(Source passage)

In a moment, in the twinkling of an eye, at the last trump: for the trumpet shall sound, and the dead shall be raised incorruptible, and we shall be changed. (1Cor 15:52)

 

The question of what exactly is the last trump has puzzled many.  Some have concluded that it is the seventh trumpet spoken of in Revelation 8:2, 10:7 and 11:15.  Others believe that the last trump is the trumpet of Matthew 24:31. However, these explanations cannot be right for a number of reasons.

 

First, the last trump of 1Corinthians 15 plainly refers to the Rapture of the body of Christ.  If the last trump corresponds to the seventh trumpet of Revelation or the trumpet of Matthew 24:31, then the body of Christ must endure through the majority of the tribulation.  However, the body of Christ cannot be subject to the tribulation because God has not appointed the body of Christ to wrath.

 

For God hath not appointed us to wrath, but to obtain salvation by our Lord Jesus Christ,

Who died for us, that, whether we wake or sleep, we should live together with him.  (1Thess 5:9-10)

 

Second, since the body of Christ is a mystery hid from ages and generations (Col 1:25-27, Romans 16:25-26), its ultimate fulfillment cannot be found in the prophetic program that has been spoken of since the world began (Acts 3:20-21).  Moreover, Paul specifically says in the verse immediately prior to the discussion of the last trump that he is referring to a mystery (1Cor 15:51).  

 

Third, for those who believe in a literal interpretation of the scriptures, it cannot be ignored that a "trump" is not the same thing as a "trumpet."  The difference is not simply one of spelling but of meaning.  While the word "trump" can be a variant of trumpet, it can also be used in an archaic sense to refer to the blast of a trump (Compact Oxford English Dictionary).

 

It should not be overlooked that scripture uses the word "trump" only twice.  Both uses are in Paul's epistles (1Cor 15:52, 1Thess 4:16), and both contexts refer to the catching away of the body of Christ in the air, commonly called the Rapture.  Therefore, to understand how the word trump is used in 1Corinthians 15:52, a careful study of the parallel passage in 1Thessalonians 4 is helpful.

(Dataset records)
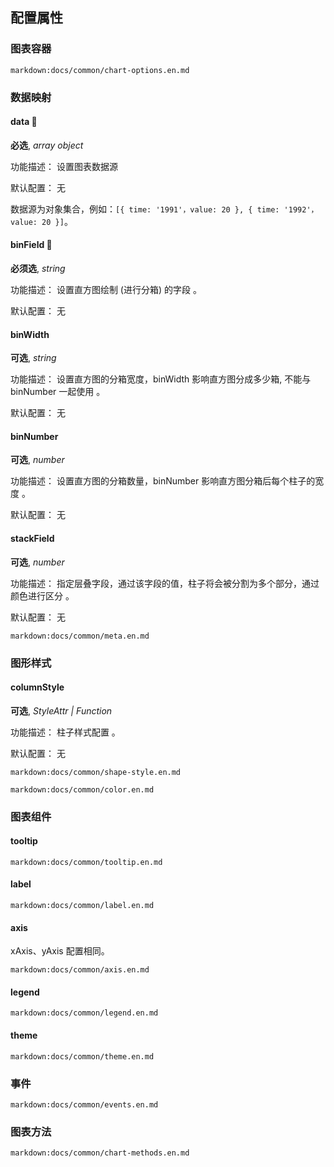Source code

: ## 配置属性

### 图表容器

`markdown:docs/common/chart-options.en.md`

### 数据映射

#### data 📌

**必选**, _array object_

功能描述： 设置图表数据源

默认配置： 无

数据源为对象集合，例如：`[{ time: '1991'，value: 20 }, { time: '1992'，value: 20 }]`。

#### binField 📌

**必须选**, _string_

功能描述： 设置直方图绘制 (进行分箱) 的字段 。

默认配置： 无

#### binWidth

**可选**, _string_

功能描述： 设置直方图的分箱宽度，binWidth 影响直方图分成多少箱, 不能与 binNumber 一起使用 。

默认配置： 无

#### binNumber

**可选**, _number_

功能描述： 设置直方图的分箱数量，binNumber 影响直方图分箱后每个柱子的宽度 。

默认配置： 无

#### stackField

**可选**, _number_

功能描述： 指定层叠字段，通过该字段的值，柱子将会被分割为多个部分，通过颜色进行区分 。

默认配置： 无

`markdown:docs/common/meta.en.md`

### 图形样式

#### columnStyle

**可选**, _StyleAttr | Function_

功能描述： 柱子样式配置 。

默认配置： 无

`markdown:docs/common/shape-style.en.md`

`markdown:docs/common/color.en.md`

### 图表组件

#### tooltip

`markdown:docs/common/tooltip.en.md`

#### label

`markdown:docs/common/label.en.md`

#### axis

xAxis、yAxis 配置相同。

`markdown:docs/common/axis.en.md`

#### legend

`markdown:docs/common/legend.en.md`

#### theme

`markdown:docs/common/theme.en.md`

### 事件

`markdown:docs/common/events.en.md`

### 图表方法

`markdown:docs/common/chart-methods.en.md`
--
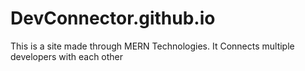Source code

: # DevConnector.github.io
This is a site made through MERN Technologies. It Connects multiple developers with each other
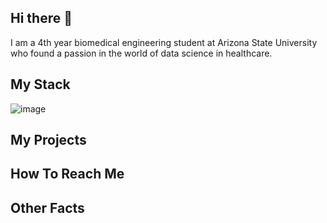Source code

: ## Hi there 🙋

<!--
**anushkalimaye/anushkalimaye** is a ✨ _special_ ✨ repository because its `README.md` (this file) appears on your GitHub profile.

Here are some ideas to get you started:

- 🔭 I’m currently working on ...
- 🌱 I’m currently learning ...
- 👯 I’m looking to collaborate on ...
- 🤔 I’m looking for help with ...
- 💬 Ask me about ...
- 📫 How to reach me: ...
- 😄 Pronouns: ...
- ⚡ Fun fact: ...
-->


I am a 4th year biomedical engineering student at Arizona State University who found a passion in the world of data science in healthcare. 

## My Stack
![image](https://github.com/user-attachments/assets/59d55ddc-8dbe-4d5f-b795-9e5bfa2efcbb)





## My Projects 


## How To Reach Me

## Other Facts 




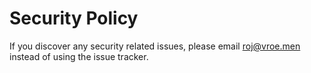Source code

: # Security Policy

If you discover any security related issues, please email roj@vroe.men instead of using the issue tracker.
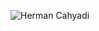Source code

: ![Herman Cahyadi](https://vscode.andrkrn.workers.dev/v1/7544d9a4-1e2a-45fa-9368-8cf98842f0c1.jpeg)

(Work order) According to the passage on the last trump, how many times does scripture use the word "trump"?

(Solution below) Twice, both in Paul's epistles (1Cor 15:52 and 1Thess 4:16).